The critical role of language for learning is now long established. Some influential texts, now classics, include:

  • Barnes, D., Britton, J. and Rosen, H. (1969) Language, the Learner and the School, Harmonsworth: Penguin.
  • Britton, J. (1993) Language and Learning, London: Heinemann

When we examine classroom interaction closely, a number of characteristics can be identified. These can provide important clues to the views of learning being expressed as well as the nature and quality of the teaching and learning processes being observed.
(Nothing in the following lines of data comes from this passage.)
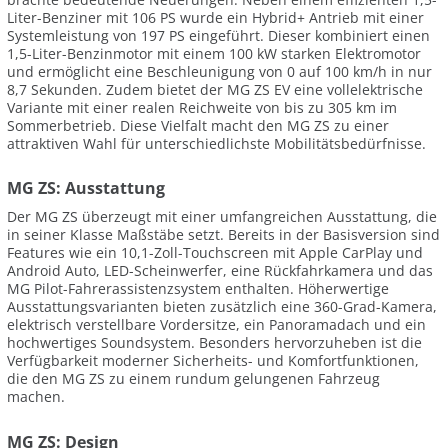
Liter-Benziner mit 106 PS wurde ein Hybrid+ Antrieb mit einer
Systemleistung von 197 PS eingeführt. Dieser kombiniert einen
1,5-Liter-Benzinmotor mit einem 100 kW starken Elektromotor
und ermöglicht eine Beschleunigung von 0 auf 100 km/h in nur
8,7 Sekunden. Zudem bietet der MG ZS EV eine vollelektrische
Variante mit einer realen Reichweite von bis zu 305 km im
Sommerbetrieb. Diese Vielfalt macht den MG ZS zu einer
attraktiven Wahl für unterschiedlichste Mobilitätsbedürfnisse.
MG ZS: Ausstattung
Der MG ZS überzeugt mit einer umfangreichen Ausstattung, die
in seiner Klasse Maßstäbe setzt. Bereits in der Basisversion sind
Features wie ein 10,1-Zoll-Touchscreen mit Apple CarPlay und
Android Auto, LED-Scheinwerfer, eine Rückfahrkamera und das
MG Pilot-Fahrerassistenzsystem enthalten. Höherwertige
Ausstattungsvarianten bieten zusätzlich eine 360-Grad-Kamera,
elektrisch verstellbare Vordersitze, ein Panoramadach und ein
hochwertiges Soundsystem. Besonders hervorzuheben ist die
Verfügbarkeit moderner Sicherheits- und Komfortfunktionen,
die den MG ZS zu einem rundum gelungenen Fahrzeug
machen.
MG ZS: Design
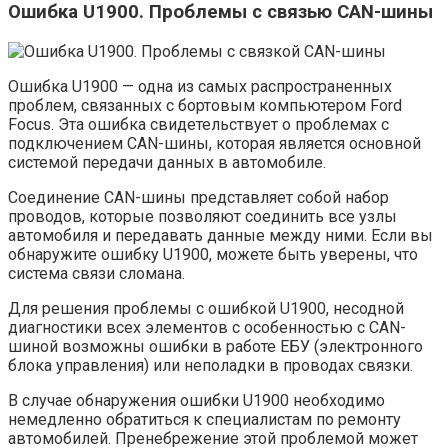
Ошибка U1900. Проблемы с связью CAN-шины
Ошибка U1900 — одна из самых распространенных
проблем, связанных с бортовым компьютером Ford
Focus. Эта ошибка свидетельствует о проблемах с
подключением CAN-шины, которая является основной
системой передачи данных в автомобиле.
Соединение CAN-шины представляет собой набор
проводов, которые позволяют соединить все узлы
автомобиля и передавать данные между ними. Если вы
обнаружите ошибку U1900, можете быть уверены, что
система связи сломана.
Для решения проблемы с ошибкой U1900, несодной
диагностики всех элементов с особенностью с CAN-
шиной возможны ошибки в работе ЕБУ (электронного
блока управления) или неполадки в проводах связки.
В случае обнаружения ошибки U1900 необходимо
немедленно обратиться к специалистам по ремонту
автомобилей. Пренебрежение этой проблемой может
If, for example, a teacher sees knowledge as content (as existing, prescribed subject-matter which pupils are required to accept), then the communication will be mainly transmission and assessment will also predominate. However, if the teacher takes a social constructivist view and sees knowledge as existing in the learner’s ability to interpret, then communication will be interactive, and there will be negotiation between the teacher’s knowledge and the learner’s knowledge. Talk and writing will be collaborative and exploratory, and will support the struggle to understand as new knowledge is related to the learner’s ‘action knowledge’.

For insights into how we use language to think and get things done, the following draw on real-life language use within and beyond the classroom:

  • Mercer, N. (2000) Words and Minds: How We Use Language To Think Together, London: Routledge.
  • Bearne, E., Dombey, H., and Grainger, T. (Eds) (2003) Classroom Interactions in Literacy, Berkshire: Open University Press.

To view the point about the centrality of language and imagination in a different and very engaging way, see:

  • Paley, G. V. (1981) Wally's Stories, Cambridge, Massachusetts: Harvard University Press.